What the task asks:
Identify each line in the data below that contains the string "left" and copy those lines in full. Case counts when matching.

%%

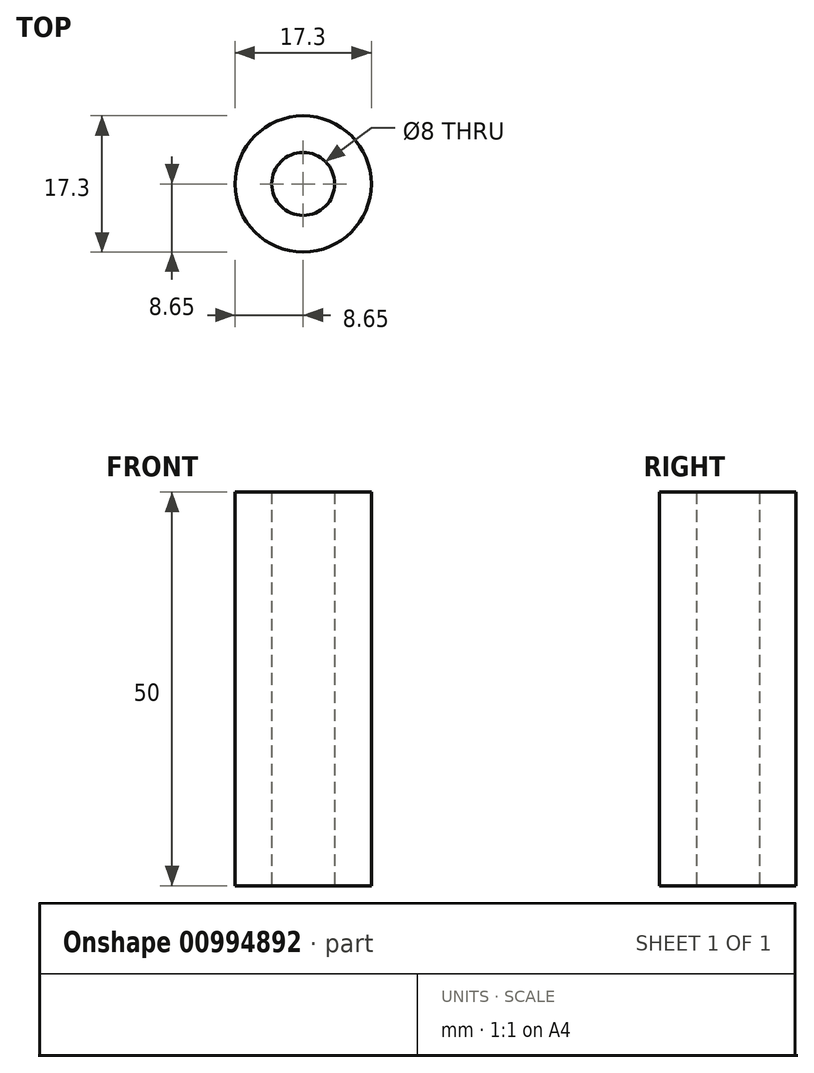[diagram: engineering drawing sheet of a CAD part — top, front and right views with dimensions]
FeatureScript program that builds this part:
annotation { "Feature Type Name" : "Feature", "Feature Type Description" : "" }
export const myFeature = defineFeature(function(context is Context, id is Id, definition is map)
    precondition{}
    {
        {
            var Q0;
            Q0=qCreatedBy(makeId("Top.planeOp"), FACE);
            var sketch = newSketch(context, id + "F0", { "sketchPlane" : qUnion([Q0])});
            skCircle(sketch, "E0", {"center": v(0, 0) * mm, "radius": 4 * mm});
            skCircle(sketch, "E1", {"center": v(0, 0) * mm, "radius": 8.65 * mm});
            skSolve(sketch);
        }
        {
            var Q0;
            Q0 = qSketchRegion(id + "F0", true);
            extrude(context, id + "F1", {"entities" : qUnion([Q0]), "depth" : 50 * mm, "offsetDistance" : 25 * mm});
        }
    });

%%
%%

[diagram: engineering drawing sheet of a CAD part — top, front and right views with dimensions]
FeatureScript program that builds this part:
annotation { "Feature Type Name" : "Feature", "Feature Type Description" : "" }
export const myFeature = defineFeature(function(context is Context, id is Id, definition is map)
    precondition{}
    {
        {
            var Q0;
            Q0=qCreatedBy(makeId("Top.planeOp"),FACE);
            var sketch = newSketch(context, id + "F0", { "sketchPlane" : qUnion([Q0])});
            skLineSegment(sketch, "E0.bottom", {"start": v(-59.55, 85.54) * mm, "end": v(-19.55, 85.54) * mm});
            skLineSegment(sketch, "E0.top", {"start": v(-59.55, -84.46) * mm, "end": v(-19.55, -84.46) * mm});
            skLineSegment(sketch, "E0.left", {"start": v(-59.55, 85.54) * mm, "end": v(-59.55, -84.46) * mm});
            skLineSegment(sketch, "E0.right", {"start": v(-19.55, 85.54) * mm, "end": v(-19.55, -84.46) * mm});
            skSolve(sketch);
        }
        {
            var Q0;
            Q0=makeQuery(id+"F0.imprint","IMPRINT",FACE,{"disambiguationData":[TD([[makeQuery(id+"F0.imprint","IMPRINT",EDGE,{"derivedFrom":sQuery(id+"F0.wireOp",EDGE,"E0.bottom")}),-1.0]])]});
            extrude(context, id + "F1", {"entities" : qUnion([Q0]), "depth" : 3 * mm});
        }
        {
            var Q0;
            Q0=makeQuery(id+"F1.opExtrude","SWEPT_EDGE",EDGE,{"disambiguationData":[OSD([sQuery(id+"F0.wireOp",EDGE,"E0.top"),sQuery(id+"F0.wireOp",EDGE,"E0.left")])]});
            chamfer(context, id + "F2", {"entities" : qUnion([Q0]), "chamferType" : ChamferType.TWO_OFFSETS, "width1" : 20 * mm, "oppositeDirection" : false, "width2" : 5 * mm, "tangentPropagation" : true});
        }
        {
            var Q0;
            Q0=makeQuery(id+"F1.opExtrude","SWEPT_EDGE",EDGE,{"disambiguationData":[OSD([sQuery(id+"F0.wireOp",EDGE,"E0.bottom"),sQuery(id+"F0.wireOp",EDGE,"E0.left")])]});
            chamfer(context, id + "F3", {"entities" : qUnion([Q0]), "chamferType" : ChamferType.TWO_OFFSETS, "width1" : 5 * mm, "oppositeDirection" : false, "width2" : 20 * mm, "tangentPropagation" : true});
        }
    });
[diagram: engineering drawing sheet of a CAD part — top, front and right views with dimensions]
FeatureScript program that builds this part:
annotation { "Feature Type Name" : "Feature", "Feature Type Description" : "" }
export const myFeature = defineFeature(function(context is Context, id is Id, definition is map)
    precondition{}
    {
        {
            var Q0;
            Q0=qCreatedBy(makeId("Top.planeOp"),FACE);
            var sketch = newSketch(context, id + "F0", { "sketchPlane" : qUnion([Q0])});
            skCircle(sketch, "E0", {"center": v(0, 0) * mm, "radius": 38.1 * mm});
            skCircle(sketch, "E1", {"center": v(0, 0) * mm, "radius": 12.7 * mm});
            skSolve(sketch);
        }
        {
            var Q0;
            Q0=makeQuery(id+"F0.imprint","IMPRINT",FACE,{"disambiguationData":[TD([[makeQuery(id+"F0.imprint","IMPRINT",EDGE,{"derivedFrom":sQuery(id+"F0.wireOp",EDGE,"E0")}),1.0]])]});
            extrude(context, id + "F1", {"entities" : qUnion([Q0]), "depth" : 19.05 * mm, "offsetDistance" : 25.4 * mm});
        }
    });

%%

Written response:
            skLineSegment(sketch, "E0.left", {"start": v(-59.55, 85.54) * mm, "end": v(-59.55, -84.46) * mm});
            Q0=makeQuery(id+"F1.opExtrude","SWEPT_EDGE",EDGE,{"disambiguationData":[OSD([sQuery(id+"F0.wireOp",EDGE,"E0.top"),sQuery(id+"F0.wireOp",EDGE,"E0.left")])]});
            Q0=makeQuery(id+"F1.opExtrude","SWEPT_EDGE",EDGE,{"disambiguationData":[OSD([sQuery(id+"F0.wireOp",EDGE,"E0.bottom"),sQuery(id+"F0.wireOp",EDGE,"E0.left")])]});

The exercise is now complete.